The additional number “adds another layer of complexity to the swirling debate at the White House over whether to stick with the deadline” set in the US-Taliban peace deal, the newspaper noted.
The deal, negotiated by the former Trump administration last February, requires the US to withdraw all its troops from Afghanistan by May 1.
The report acknowledges that 1,000 was a small number compared to the roughly 100,000 deployed in Afghanistan at the height of the war.
“But the scope of the US presence has become a contentious issue in Afghanistan — where the Taliban want the Americans gone, while the government’s beleaguered security forces rely on US air support,” the newspaper added, noting that many in Washington were also against an early US withdrawal.
Report pointed out that members of Congress had repeatedly called for an increase in troops if the United States decided to stay past the withdrawal date.
A senior US official told the Times that the additional force included Joint Special Operations Command units, some of them elite Army Rangers, who work under both the Pentagon and the CIA while deployed to Afghanistan.
The newspaper reported having more troops in a country than the Defence Department officially acknowledges was “a common practice.”

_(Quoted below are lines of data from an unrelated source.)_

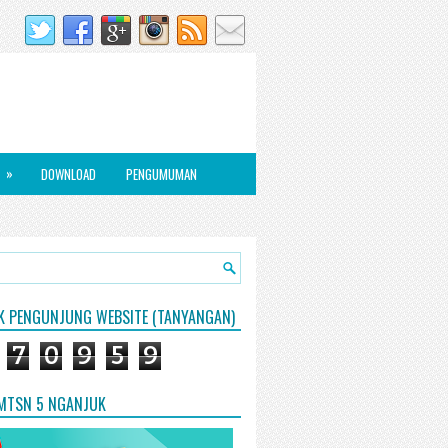
»
DOWNLOAD
PENGUMUMAN
IK PENGUNJUNG WEBSITE (TANYANGAN)
7
0
9
5
9
 MTSN 5 NGANJUK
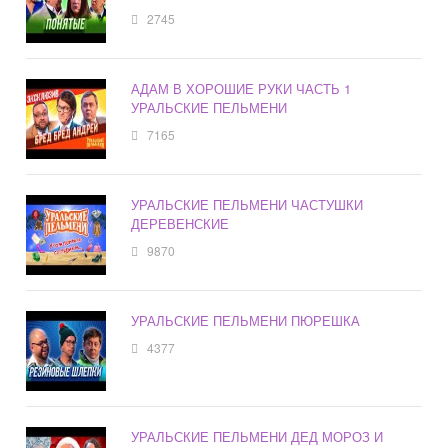
2745
АДАМ В ХОРОШИЕ РУКИ ЧАСТЬ 1
УРАЛЬСКИЕ ПЕЛЬМЕНИ
7165
УРАЛЬСКИЕ ПЕЛЬМЕНИ ЧАСТУШКИ
ДЕРЕВЕНСКИЕ
9870
УРАЛЬСКИЕ ПЕЛЬМЕНИ ПЮРЕШКА
4377
УРАЛЬСКИЕ ПЕЛЬМЕНИ ДЕД МОРОЗ И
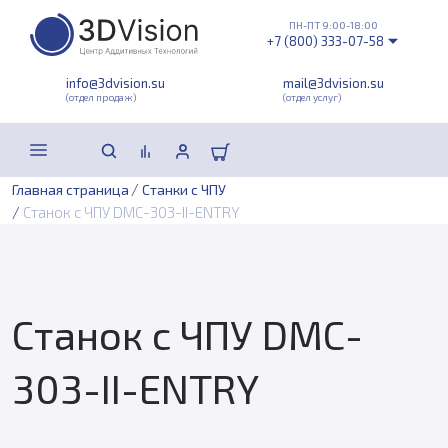
ПН-ПТ 9:00-18:00
+7 (800) 333-07-58
info@3dvision.su
mail@3dvision.su
(отдел продаж)
(отдел услуг)
/
Главная страница
Станки с ЧПУ
/
Станок с ЧПУ DMC-303-II-ENTRY
Станок с ЧПУ DMC-
303-II-ENTRY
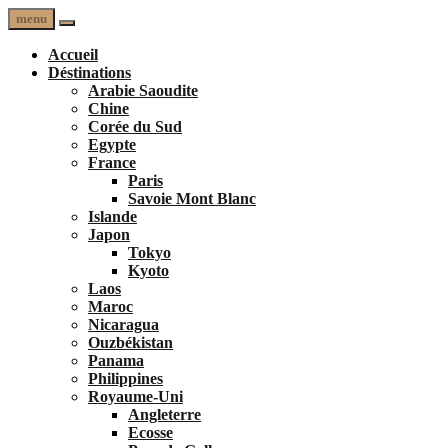
menu
Accueil
Déstinations
Arabie Saoudite
Chine
Corée du Sud
Egypte
France
Paris
Savoie Mont Blanc
Islande
Japon
Tokyo
Kyoto
Laos
Maroc
Nicaragua
Ouzbékistan
Panama
Philippines
Royaume-Uni
Angleterre
Ecosse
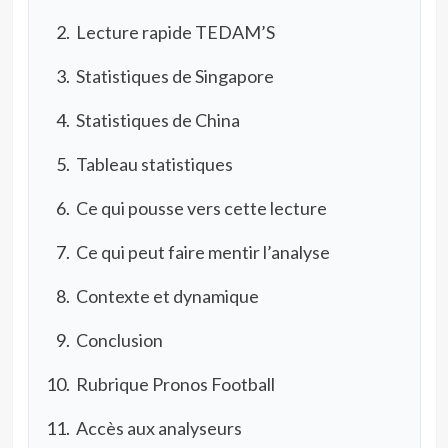
Lecture rapide TEDAM’S
Statistiques de Singapore
Statistiques de China
Tableau statistiques
Ce qui pousse vers cette lecture
Ce qui peut faire mentir l’analyse
Contexte et dynamique
Conclusion
Rubrique Pronos Football
Accès aux analyseurs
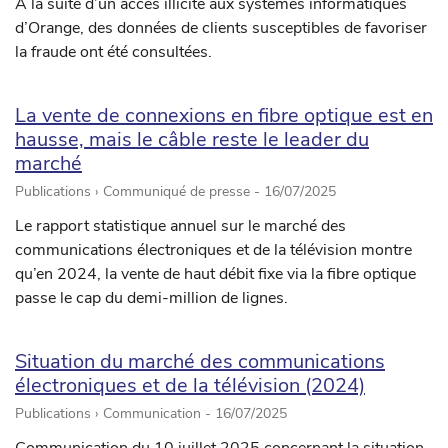
À la suite d’un accès illicite aux systèmes informatiques
d’Orange, des données de clients susceptibles de favoriser
la fraude ont été consultées.
La vente de connexions en fibre optique est en
hausse, mais le câble reste le leader du
marché
Publications › Communiqué de presse -
16/07/2025
Le rapport statistique annuel sur le marché des
communications électroniques et de la télévision montre
qu’en 2024, la vente de haut débit fixe via la fibre optique
passe le cap du demi-million de lignes.
Situation du marché des communications
électroniques et de la télévision (2024)
Publications › Communication -
16/07/2025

“From Syria to Yemen to Mali, the United States often details military troops to the CIA or other agencies, declares that information “classified” and refuses to publicly acknowledge their presence,” the report added.
“The Obama administration used similar sleights of hand under the bland, bureaucratic term ‘force management levels,’ which resulted in more troops in war zones with little public oversight.”
US forces in Afghanistan are stationed at roughly a dozen bases and consist mostly of Special Operations troops advising Afghan units at the headquarters level, as well as flight and support crews for aircraft. In southern Afghanistan, US jets fly overhead almost nightly.
Since this time last year, US troop numbers in Afghanistan have declined from 12,000 to the current number.